:: Records to use

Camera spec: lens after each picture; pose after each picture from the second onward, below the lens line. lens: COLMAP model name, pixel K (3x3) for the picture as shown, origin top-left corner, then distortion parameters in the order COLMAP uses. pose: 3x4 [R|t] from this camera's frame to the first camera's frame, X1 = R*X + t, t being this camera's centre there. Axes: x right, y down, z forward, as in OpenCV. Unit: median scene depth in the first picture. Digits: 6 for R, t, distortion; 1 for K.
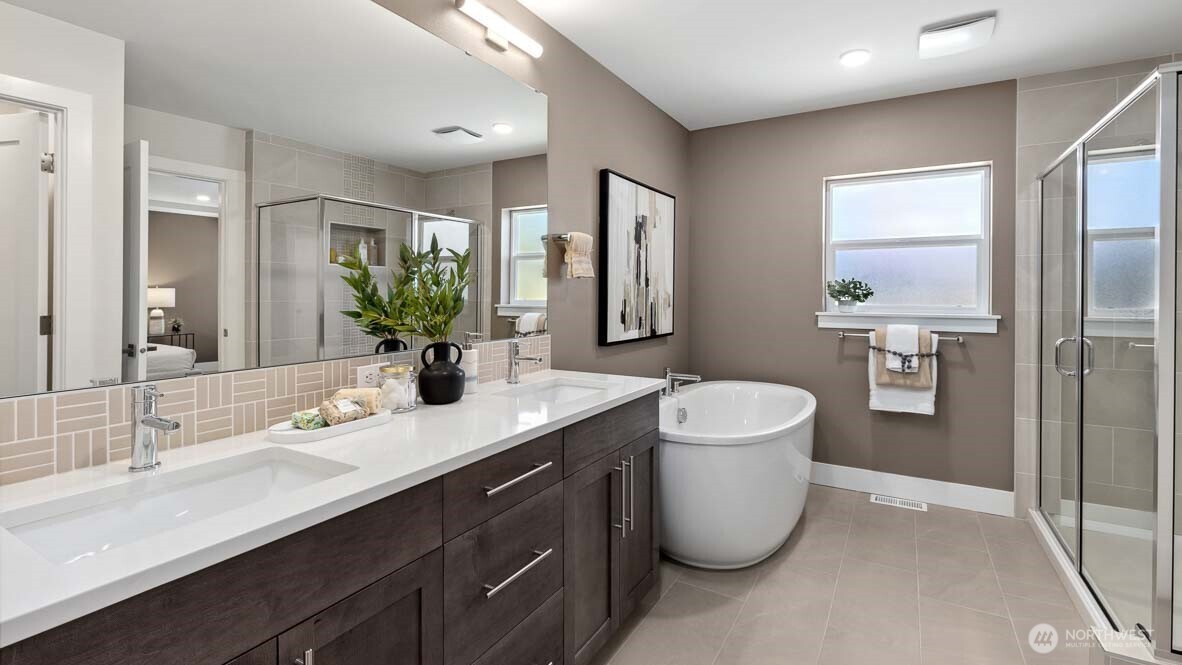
lens RADIAL K [[537.7, 0, 590.7], [0, 537.7, 301.0], [0, 0, 1]] dist [0.002764, -0.000031]
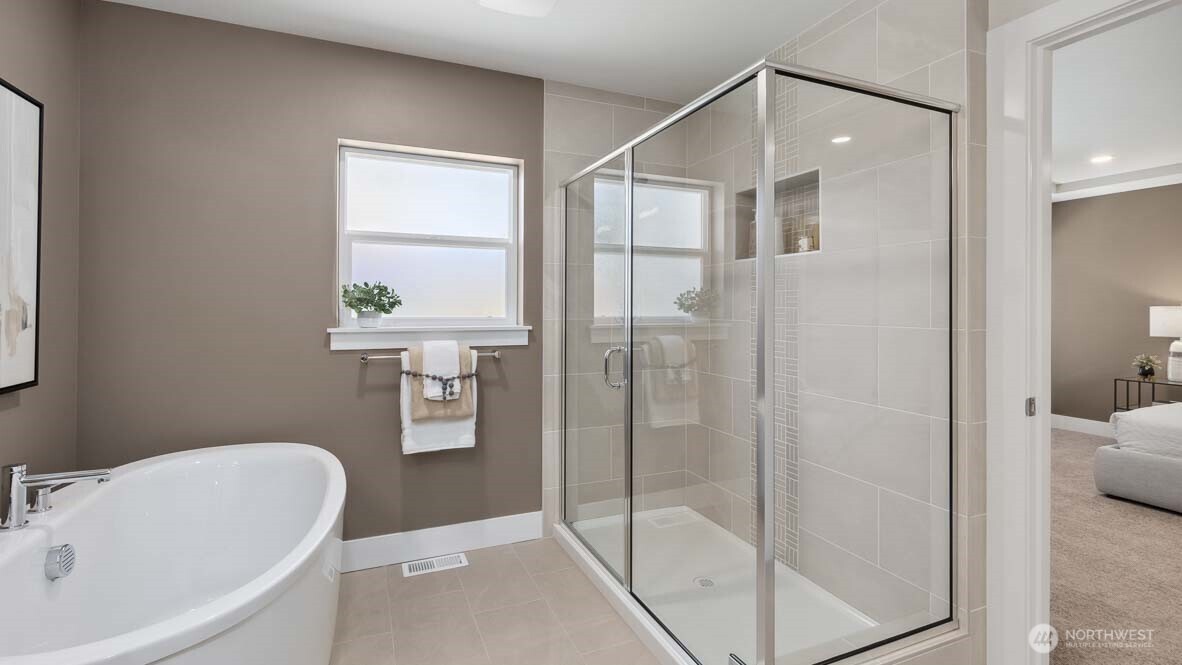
lens RADIAL K [[537.7, 0, 590.7], [0, 537.7, 301.0], [0, 0, 1]] dist [0.002764, -0.000031]
pose [[0.591257, 0.005567, 0.806464, 0.063730], [0.008593, 0.999876, -0.013202, -0.003176], [-0.806437, 0.014735, 0.591136, 0.346716]]
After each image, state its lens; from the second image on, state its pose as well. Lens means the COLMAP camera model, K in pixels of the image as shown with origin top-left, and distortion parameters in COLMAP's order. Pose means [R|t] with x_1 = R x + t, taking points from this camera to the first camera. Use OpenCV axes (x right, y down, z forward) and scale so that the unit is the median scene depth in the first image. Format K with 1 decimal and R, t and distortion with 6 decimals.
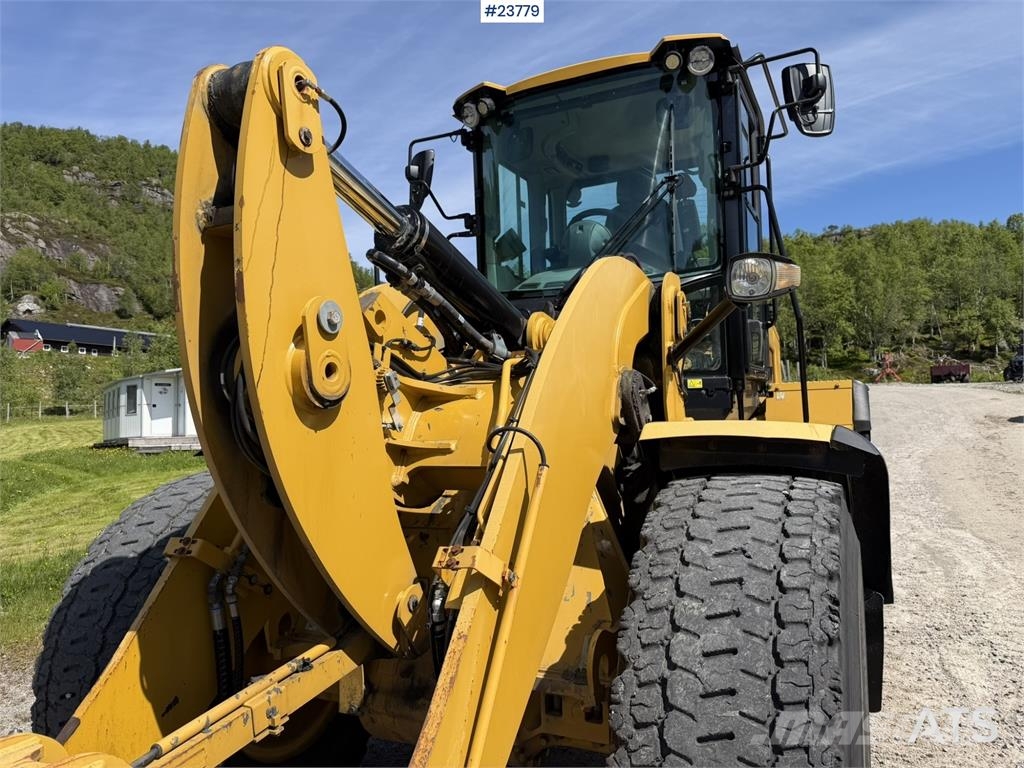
lens RADIAL K [[717.7, 0, 514.2], [0, 717.7, 377.1], [0, 0, 1]] dist [0.033722, -0.039895]
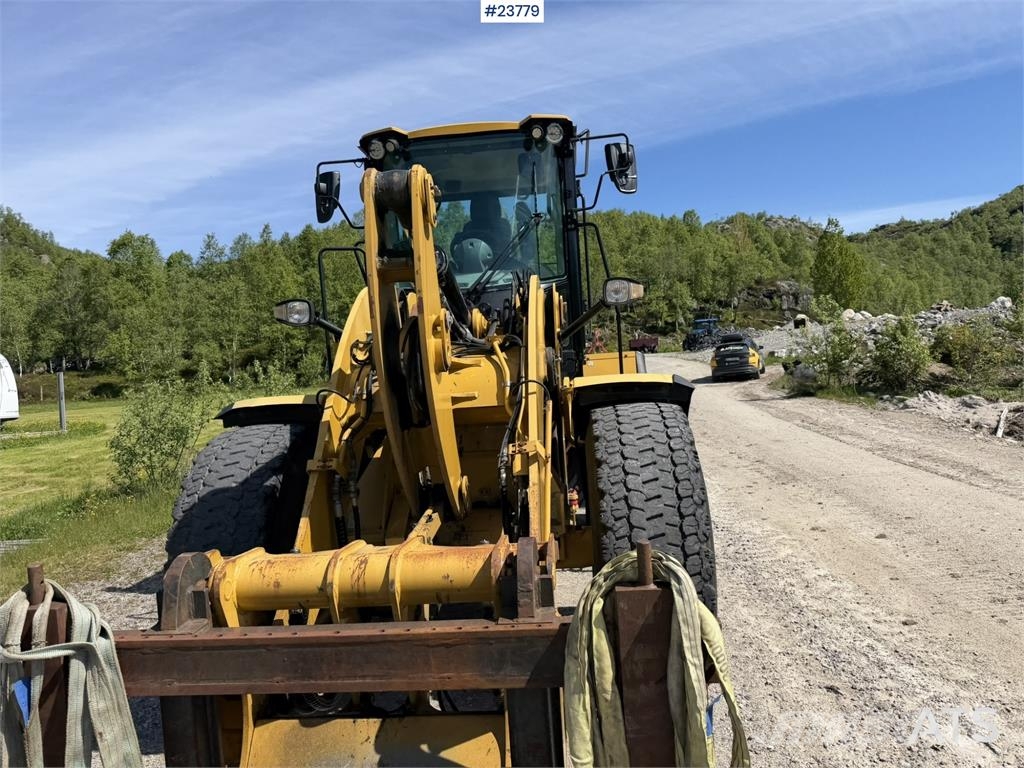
lens RADIAL K [[717.7, 0, 514.2], [0, 717.7, 377.1], [0, 0, 1]] dist [0.033722, -0.039895]
pose [[0.932410, -0.030788, 0.360090, -0.292782], [0.019045, 0.999166, 0.036117, -0.000407], [-0.360901, -0.026818, 0.932218, -0.281252]]
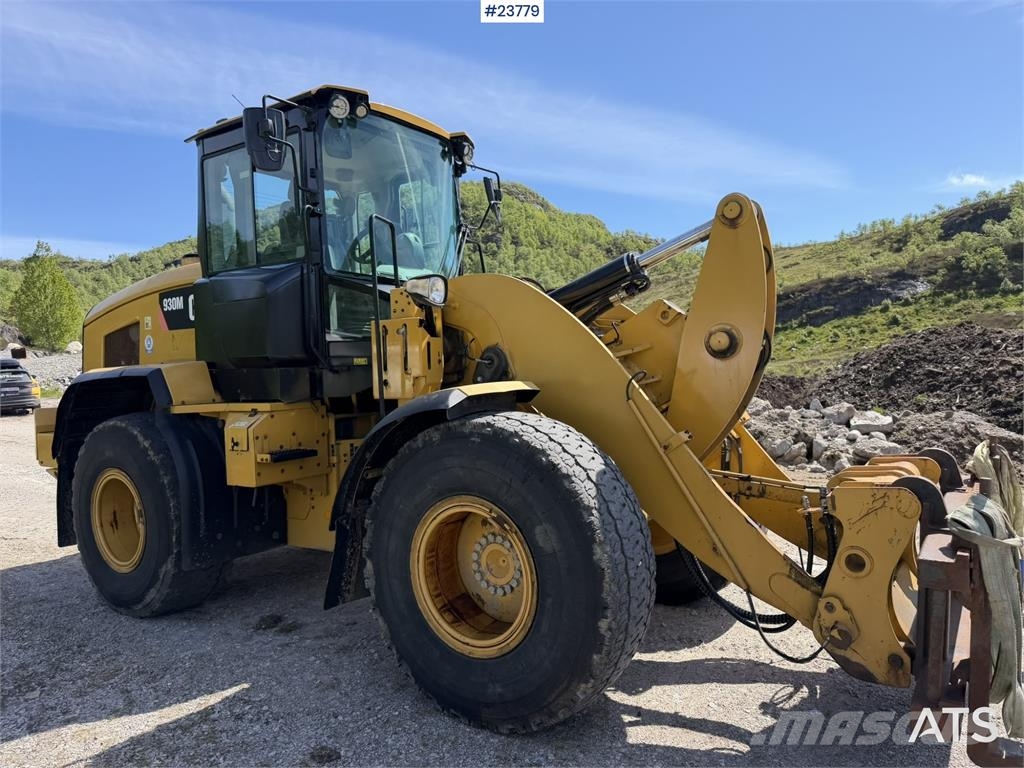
lens RADIAL K [[717.7, 0, 514.2], [0, 717.7, 377.1], [0, 0, 1]] dist [0.033722, -0.039895]
pose [[0.150456, 0.012134, 0.988542, -1.060001], [-0.007448, 0.999910, -0.011140, 0.053622], [-0.988589, -0.005686, 0.150533, 0.540374]]
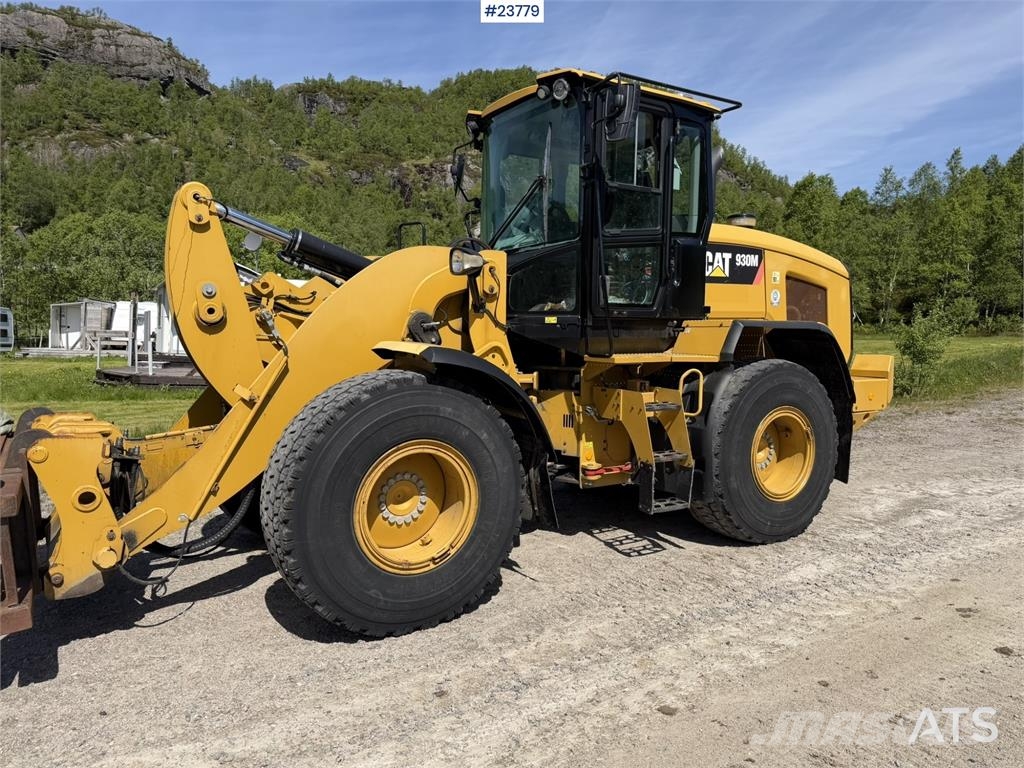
lens RADIAL K [[717.7, 0, 514.2], [0, 717.7, 377.1], [0, 0, 1]] dist [0.033722, -0.039895]
pose [[0.849781, 0.078358, -0.521279, 0.787573], [-0.017054, 0.992459, 0.121384, -0.041738], [0.526860, -0.094260, 0.844709, -0.236054]]
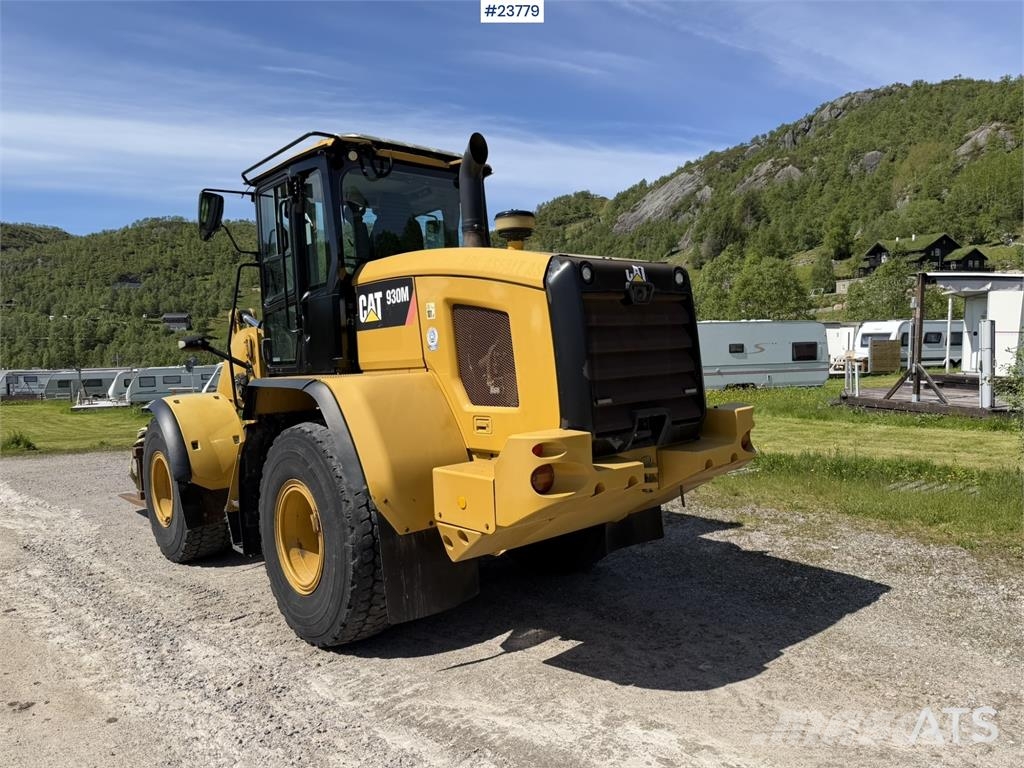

::::

All lines from the one containing "After each image, state" through the end of the entries above must be given again exactly, with every picture omitted.

- **Answer to this exercise**:
After each image, state its lens; from the second image on, state its pose as well. Lens means the COLMAP camera model, K in pixels of the image as shown with origin top-left, and distortion parameters in COLMAP's order. Pose means [R|t] with x_1 = R x + t, taking points from this camera to the first camera. Use OpenCV axes (x right, y down, z forward) and scale so that the unit is the median scene depth in the first image. Format K with 1 decimal and R, t and distortion with 6 decimals.
lens RADIAL K [[717.7, 0, 514.2], [0, 717.7, 377.1], [0, 0, 1]] dist [0.033722, -0.039895]
lens RADIAL K [[717.7, 0, 514.2], [0, 717.7, 377.1], [0, 0, 1]] dist [0.033722, -0.039895]
pose [[0.932410, -0.030788, 0.360090, -0.292782], [0.019045, 0.999166, 0.036117, -0.000407], [-0.360901, -0.026818, 0.932218, -0.281252]]
lens RADIAL K [[717.7, 0, 514.2], [0, 717.7, 377.1], [0, 0, 1]] dist [0.033722, -0.039895]
pose [[0.150456, 0.012134, 0.988542, -1.060001], [-0.007448, 0.999910, -0.011140, 0.053622], [-0.988589, -0.005686, 0.150533, 0.540374]]
lens RADIAL K [[717.7, 0, 514.2], [0, 717.7, 377.1], [0, 0, 1]] dist [0.033722, -0.039895]
pose [[0.849781, 0.078358, -0.521279, 0.787573], [-0.017054, 0.992459, 0.121384, -0.041738], [0.526860, -0.094260, 0.844709, -0.236054]]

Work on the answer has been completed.